Memory Leak or Congested Workers with modified DeepLearning4Java (using akka)

I am using a modified version of DeepLearning4Java to process documents using a UIMA CollectionReader. For large document collections I ran into a GC Overhead Limit Error or different types of TimeOut errors (ex. Exception in thread "RMI TCP Connection(idle)") as more time is spent garbage collecting. I'm not sure if it is a memory leak or I am simply piling up too much work in the workers mailbox. I'm unfamiliar with scala and akka which doesn't help.

What happens is that my application runs fine until it gets close to the Heap Limit (tried with 4GB and 8GB) where it slows down before hitting the GC Overhead Limit. It's not an issue of PermGen space usage never exceeds 45 MB and it's also not an issue of creating too many classes - I only ever see around 7000 loaded and it is basically entirely flat through runtime.

The main culprits can be seen in the screenshot below.

These objects are instantiated in org.deeplearning4j.bagofwords.vectorizer.BaseTextVectorizer with vocabActor.tell.

while(docIter != null && docIter.hasNext()) {

            vocabActor.tell(new StreamWork(new DefaultInputStreamCreator(docIter),latch),vocabActor);

            queued.incrementAndGet();
            if(queued.get() % 10000 == 0) {
                log.info("Sent " + queued);
                try {
                    Thread.sleep(1);
                } catch (InterruptedException e) {
                    Thread.currentThread().interrupt();
                }
            }

        }

The tell function I understand to be scala code in akka

  final def tell(msg: Any, sender: ActorRef): Unit = this.!(msg)(sender)

My understanding is that this goes into a worker's mailbox to await processing - but I assume all references to this would disappear once the work has been processed. So I'm not sure why so many objects are persisting, there must be some hook that is preventing the GC from trashing these objects - perhaps because they are in the mailbox and haven't been worked on yet? The loop can run for awhile, but I would assume that all the StreamWork objects are getting recycled.

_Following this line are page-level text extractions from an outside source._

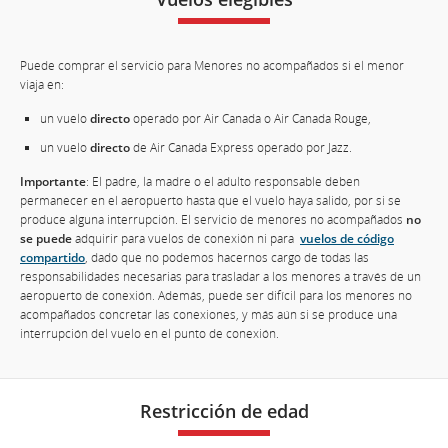
Puede comprar el servicio para Menores no acompañados si el menor
viaja en:
un vuelo
directo
operado por Air Canada o Air Canada Rouge,
un vuelo
directo
de Air Canada Express operado por Jazz.
Importante
: El padre, la madre o el adulto responsable deben
permanecer en el aeropuerto hasta que el vuelo haya salido, por si se
produce alguna interrupción. El servicio de menores no acompañados
no
se puede
adquirir para vuelos de conexión ni para
vuelos de código
compartido
, dado que no podemos hacernos cargo de todas las
responsabilidades necesarias para trasladar a los menores a través de un
aeropuerto de conexión. Además, puede ser difícil para los menores no
acompañados concretar las conexiones, y más aún si se produce una
interrupción del vuelo en el punto de conexión.
Restricción de edad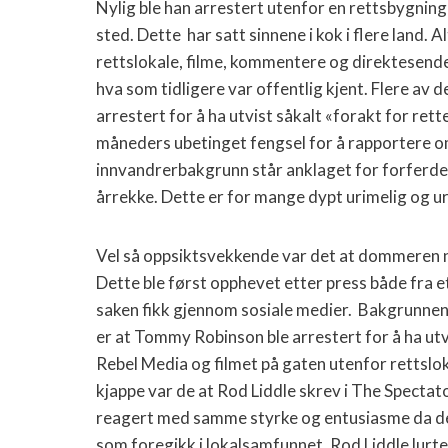
Nylig ble han arrestert utenfor en rettsbygning
sted.
Dette
har satt sinnene i kok i flere land. 
rettslokale, filme, kommentere og direktesend
hva som tidligere var offentlig kjent. Flere av de 
arrestert for å ha utvist såkalt «forakt for re
måneders ubetinget fengsel for å rapportere om
innvandrerbakgrunn står anklaget for forferdel
årrekke. Dette er for mange dypt urimelig og 
Vel så oppsiktsvekkende var det at dommeren 
Dette ble først opphevet etter press både fra 
saken fikk gjennom sosiale medier.
Bakgrunnen 
er at Tommy Robinson ble arrestert for å ha utvi
Rebel Media og filmet på gaten utenfor rettslok
kjappe var de at Rod Liddle skrev i The Spectat
reagert med samme styrke og entusiasme da de 
som foregikk i lokalsamfunnet. Rod Liddle lur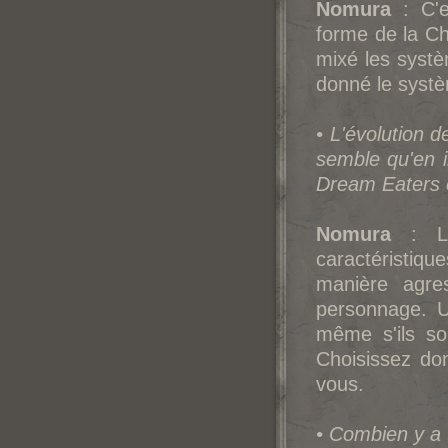
Nomura
: C'e
forme de la C
mixé les systè
donné le systèm
• L'évolution d
semble qu'en in
Dream Eaters 
Nomura
: Leu
caractéristiq
manière agres
personnage. U
même s'ils so
Choisissez don
vous.
• Combien y a 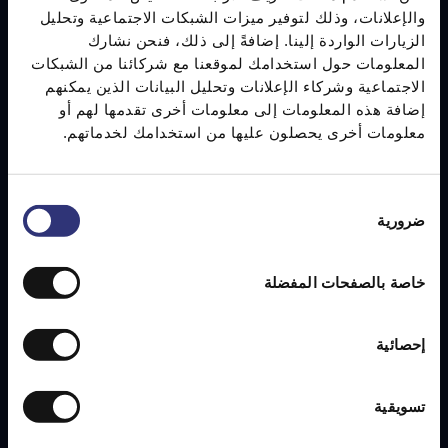
والإعلانات، وذلك لتوفير ميزات الشبكات الاجتماعية وتحليل
الزيارات الواردة إلينا. إضافةً إلى ذلك، فنحن نشارك
المعلومات حول استخدامك لموقعنا مع شركائنا من الشبكات
الاجتماعية وشركاء الإعلانات وتحليل البيانات الذين يمكنهم
إضافة هذه المعلومات إلى معلومات أخرى تقدمها لهم أو
معلومات أخرى يحصلون عليها من استخدامك لخدماتهم.
اختيار
ضرورية
الموافقة
خاصة بالصفحات المفضلة
إحصائية
تسويقية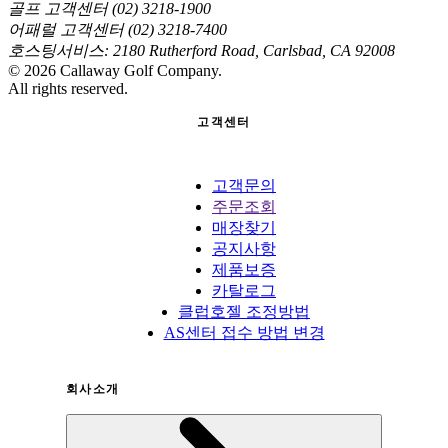
골프 고객센터 (02) 3218-1900
어패럴 고객센터 (02) 3218-7400
호스팅서비스: 2180 Rutherford Road, Carlsbad, CA 92008
©
2026
Callaway Golf Company.
All rights reserved.
고객센터
고객문의
주문조회
매장찾기
공지사항
제품보증
카탈로그
클럽호젤 조정방법
AS센터 접수 방법 변경
회사소개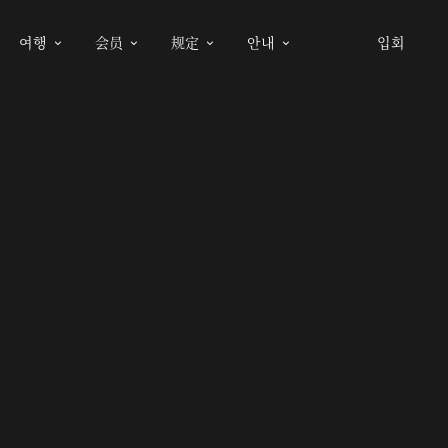
여행
会员
规定
안내
입회



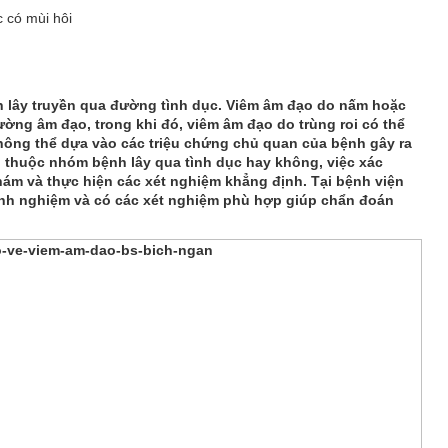
 có mùi hôi
h lây truyền qua đường tình dục. Viêm âm đạo do nấm hoặc
ường âm đạo, trong khi đó, viêm âm đạo do trùng roi có thể
Không thể dựa vào các triệu chứng chủ quan của bệnh gây ra
 thuộc nhóm bệnh lây qua tình dục hay không, việc xác
hám và thực hiện các xét nghiệm khẳng định. Tại bệnh viện
kinh nghiệm và có các xét nghiệm phù hợp giúp chẩn đoán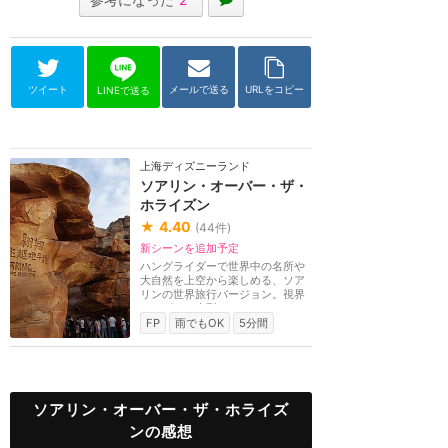
ツイート
メールで送る
URLをコピー
LINEで送る
上海ディズニーランド
ソアリン・オーバー・ザ・
ホライズン
★
4.40
(
44
件)
新シーンを追加予定
ハングライダーで世界中の名所や
大自然を上空から楽しめる、ソア
リンの世界旅行バージョン。視界
いっぱいの大型ス...
FP
雨でもOK
5分間
ソアリン・オーバー・ザ・ホライズ
ンの感想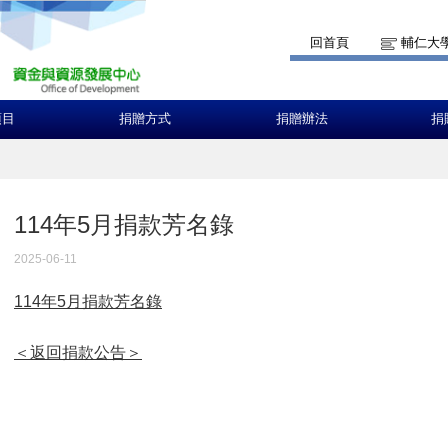
回首頁
輔仁大
項目
捐贈方式
捐贈辦法
捐
114年5月捐款芳名錄
2025-06-11
114年5月捐款芳名錄
＜返回捐款公告＞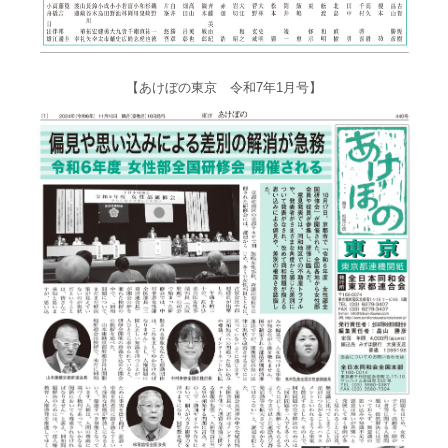
【あけぼの東京 令和7年1月号】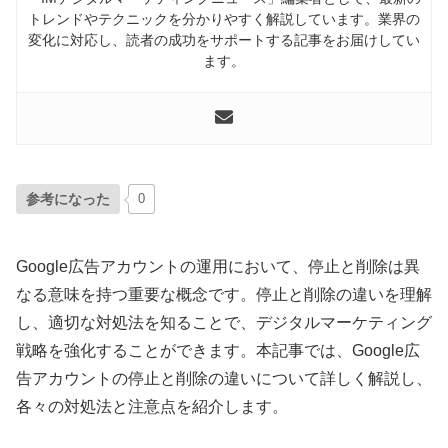
トレンドやテクニックを分かりやすく解説しています。業界の
変化に対応し、読者の成功をサポートする記事をお届けしてい
ます。
参考になった
0
Google広告アカウントの運用において、停止と削除は異
なる意味を持つ重要な概念です。停止と削除の違いを理解
し、適切な対処法を知ることで、デジタルマーケティング
戦略を強化することができます。本記事では、Google広
告アカウントの停止と削除の違いについて詳しく解説し、
各々の対処法と注意点を紹介します。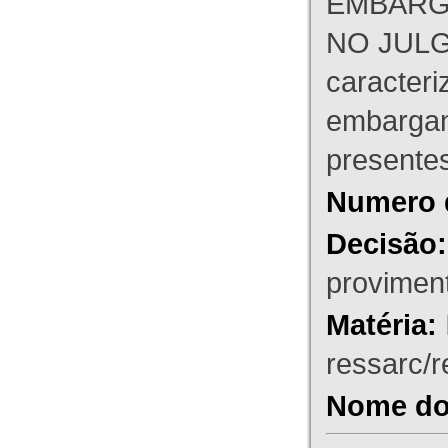
EMBARG
NO JULG
caracteri
embargant
presente
Numero 
Decisão:
proviment
Matéria:
ressarc/re
Nome do 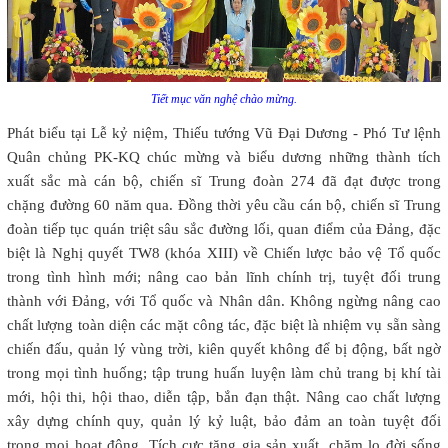
Tiết mục văn nghệ chào mừng.
Phát biểu tại Lễ kỷ niệm, Thiếu tướng Vũ Đại Dương - Phó Tư lệnh
Quân chủng PK-KQ chúc mừng và biểu dương những thành tích
xuất sắc mà cán bộ, chiến sĩ Trung đoàn 274 đã đạt được trong
chặng đường 60 năm qua. Đồng thời yêu cầu cán bộ, chiến sĩ Trung
đoàn tiếp tục quán triệt sâu sắc đường lối, quan điểm của Đảng, đặc
biệt là Nghị quyết TW8 (khóa XIII) về Chiến lược bảo vệ Tổ quốc
trong tình hình mới; nâng cao bản lĩnh chính trị, tuyệt đối trung
thành với Đảng, với Tổ quốc và Nhân dân. Không ngừng nâng cao
chất lượng toàn diện các mặt công tác, đặc biệt là nhiệm vụ sẵn sàng
chiến đấu, quản lý vùng trời, kiên quyết không để bị động, bất ngờ
trong mọi tình huống; tập trung huấn luyện làm chủ trang bị khí tài
mới, hội thi, hội thao, diễn tập, bắn đạn thật. Nâng cao chất lượng
xây dựng chính quy, quản lý kỷ luật, bảo đảm an toàn tuyệt đối
trong mọi hoạt động. Tích cực tăng gia sản xuất, chăm lo đời sống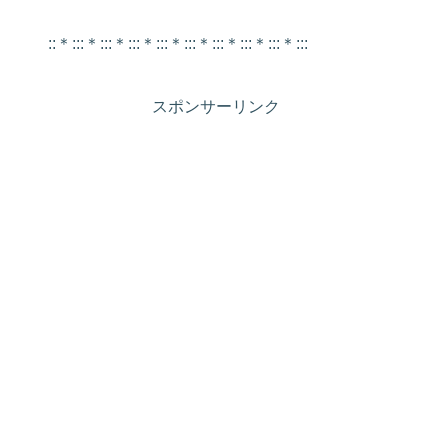
::＊:::＊:::＊:::＊:::＊:::＊:::＊:::＊:::＊:::
スポンサーリンク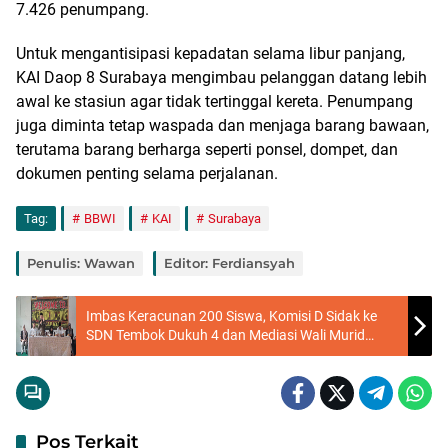
7.426 penumpang.
Untuk mengantisipasi kepadatan selama libur panjang,
KAI Daop 8 Surabaya mengimbau pelanggan datang lebih
awal ke stasiun agar tidak tertinggal kereta. Penumpang
juga diminta tetap waspada dan menjaga barang bawaan,
terutama barang berharga seperti ponsel, dompet, dan
dokumen penting selama perjalanan.
Tag:
BBWI
KAI
Surabaya
Penulis: Wawan
Editor: Ferdiansyah
Imbas Keracunan 200 Siswa, Komisi D Sidak ke
SDN Tembok Dukuh 4 dan Mediasi Wali Murid
dengan Sekolah
Pos Terkait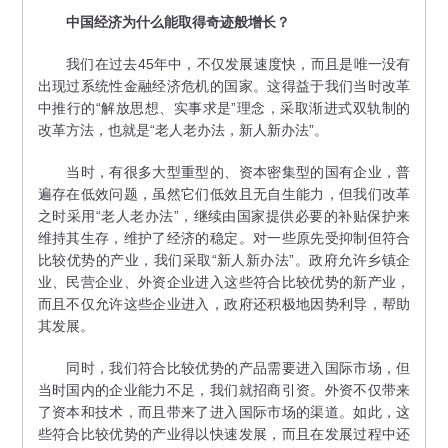
中国经济为什么能取得奇迹般增长？
我们在过去45年中，不仅发展速度快，而且是唯一没有
出现过系统性金融经济危机的国家。这得益于我们当时改革
中推行的“解放思想、实事求是”理念，采取渐进式双轨制的
改革方法，也就是“老人老办法，新人新办法”。
当时，有很多大型重型的、资本密集型的国有企业，普
遍存在低效问题，虽然它们低效且无自生能力，但我们改革
之时采用“老人老办法”，继续由国家提供必要的补贴保护来
维持其生存，维护了经济的稳定。对一些原先受抑制但符合
比较优势的产业，我们采取“新人新办法”。政府允许乡镇企
业、民营企业、外资企业进入这些符合比较优势的新产业，
而且不仅允许这些企业进入，政府还积极地因势利导，帮助
其发展。
同时，我们符合比较优势的产品需要进入国际市场，但
当时国内的企业能力不足，我们就招商引资。外资不仅带来
了资本和技术，而且带来了进入国际市场的渠道。如此，这
些符合比较优势的产业得以快速发展，而且在发展过程中还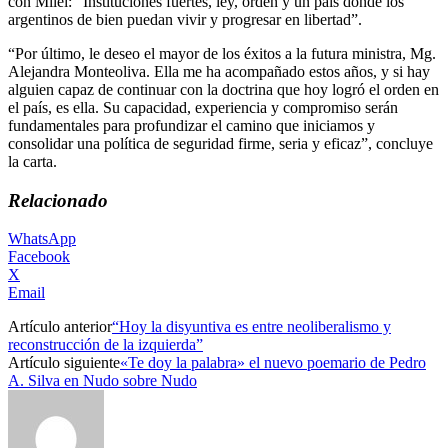
con Milei: “Instituciones fuertes, ley, orden y un país donde los
argentinos de bien puedan vivir y progresar en libertad”.
“Por último, le deseo el mayor de los éxitos a la futura ministra, Mg.
Alejandra Monteoliva. Ella me ha acompañado estos años, y si hay
alguien capaz de continuar con la doctrina que hoy logró el orden en
el país, es ella. Su capacidad, experiencia y compromiso serán
fundamentales para profundizar el camino que iniciamos y
consolidar una política de seguridad firme, seria y eficaz”, concluye
la carta.
Relacionado
WhatsApp
Facebook
X
Email
Artículo anterior
“Hoy la disyuntiva es entre neoliberalismo y
reconstrucción de la izquierda”
Artículo siguiente
«Te doy la palabra» el nuevo poemario de Pedro
A. Silva en Nudo sobre Nudo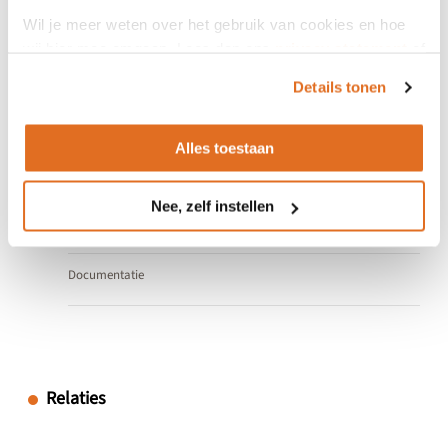
Bronnen
Wil je meer weten over het gebruik van cookies en hoe
wij hier mee omgaan. Lees dan ons
privacy statement
of
het
cookiebeleid
.
Details tonen
Algemene informatie
Specificaties
Alles toestaan
UCUM specificaties
Nee, zelf instellen
Testen
Documentatie
Relaties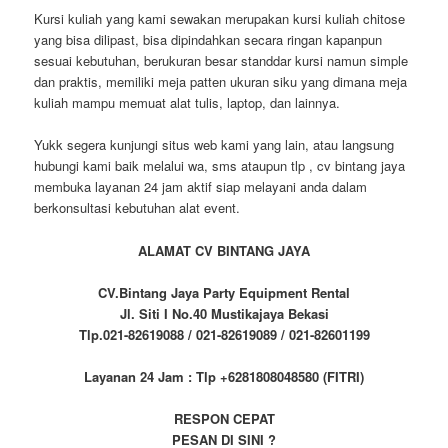
Kursi kuliah yang kami sewakan merupakan kursi kuliah chitose
yang bisa dilipast, bisa dipindahkan secara ringan kapanpun
sesuai kebutuhan, berukuran besar standdar kursi namun simple
dan praktis, memiliki meja patten ukuran siku yang dimana meja
kuliah mampu memuat alat tulis, laptop, dan lainnya.
Yukk segera kunjungi situs web kami yang lain, atau langsung
hubungi kami baik melalui wa, sms ataupun tlp , cv bintang jaya
membuka layanan 24 jam aktif siap melayani anda dalam
berkonsultasi kebutuhan alat event.
ALAMAT CV BINTANG JAYA
CV.Bintang Jaya Party Equipment Rental
Jl. Siti I No.40 Mustikajaya Bekasi
Tlp.021-82619088 / 021-82619089 / 021-82601199
Layanan 24 Jam : Tlp +6281808048580 (FITRI)
RESPON CEPAT
PESAN DI SINI ?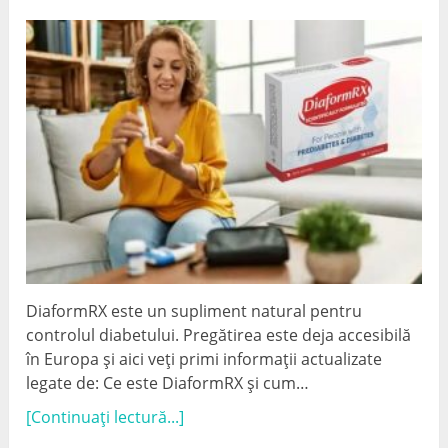
DiaformRX este un supliment natural pentru
controlul diabetului. Pregătirea este deja accesibilă
în Europa și aici veți primi informații actualizate
legate de: Ce este DiaformRX și cum…
[Continuați lectură...]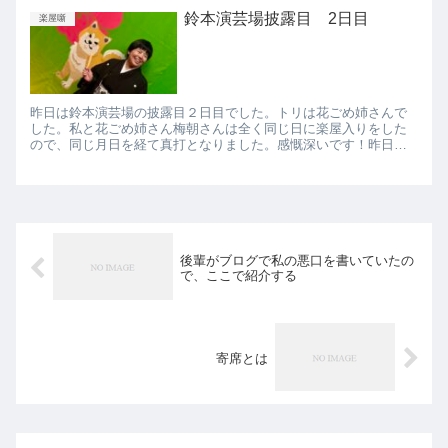
ます。 ...
鈴本演芸場披露目 2日目
楽屋噺
昨日は鈴本演芸場の披露目２日目でした。トリは花ごめ姉さんで
した。私と花ごめ姉さん梅朝さんは全く同じ日に楽屋入りをした
ので、同じ月日を経て真打となりました。感慨深いです！昨日は
口上後に私の高座もありました、真打になって初高座はおめでた
い「ざる...
後輩がブログで私の悪口を書いていたの
で、ここで紹介する
寄席とは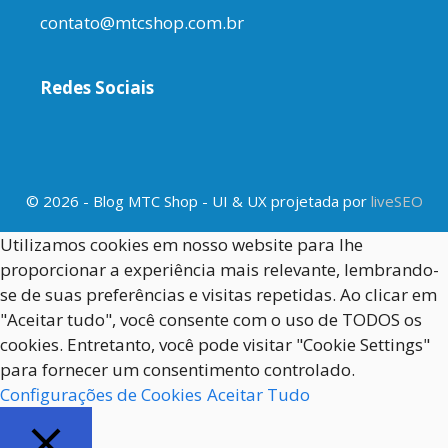
contato@mtcshop.com.br
Redes Sociais
© 2026 - Blog MTC Shop - UI & UX projetada por
liveSEO
Utilizamos cookies em nosso website para lhe
proporcionar a experiência mais relevante, lembrando-
se de suas preferências e visitas repetidas. Ao clicar em
"Aceitar tudo", você consente com o uso de TODOS os
cookies. Entretanto, você pode visitar "Cookie Settings"
para fornecer um consentimento controlado.
Configurações de Cookies
Aceitar Tudo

My question is if there is a way to figure out if I need to be switching to a different type of dispatcher to somehow throttle message generation or whether I should be looking into memory leaks. I can post the DocumentIterator or other code if needed.

Solution

Please, always use the most recent dl4j/nd4j versions available at Maven Central. The bug you're speaking about was fixed for a while now, and Akka isn't used there anymore.

p.s. the most recent version is 0.4-rc3.8 at this moment.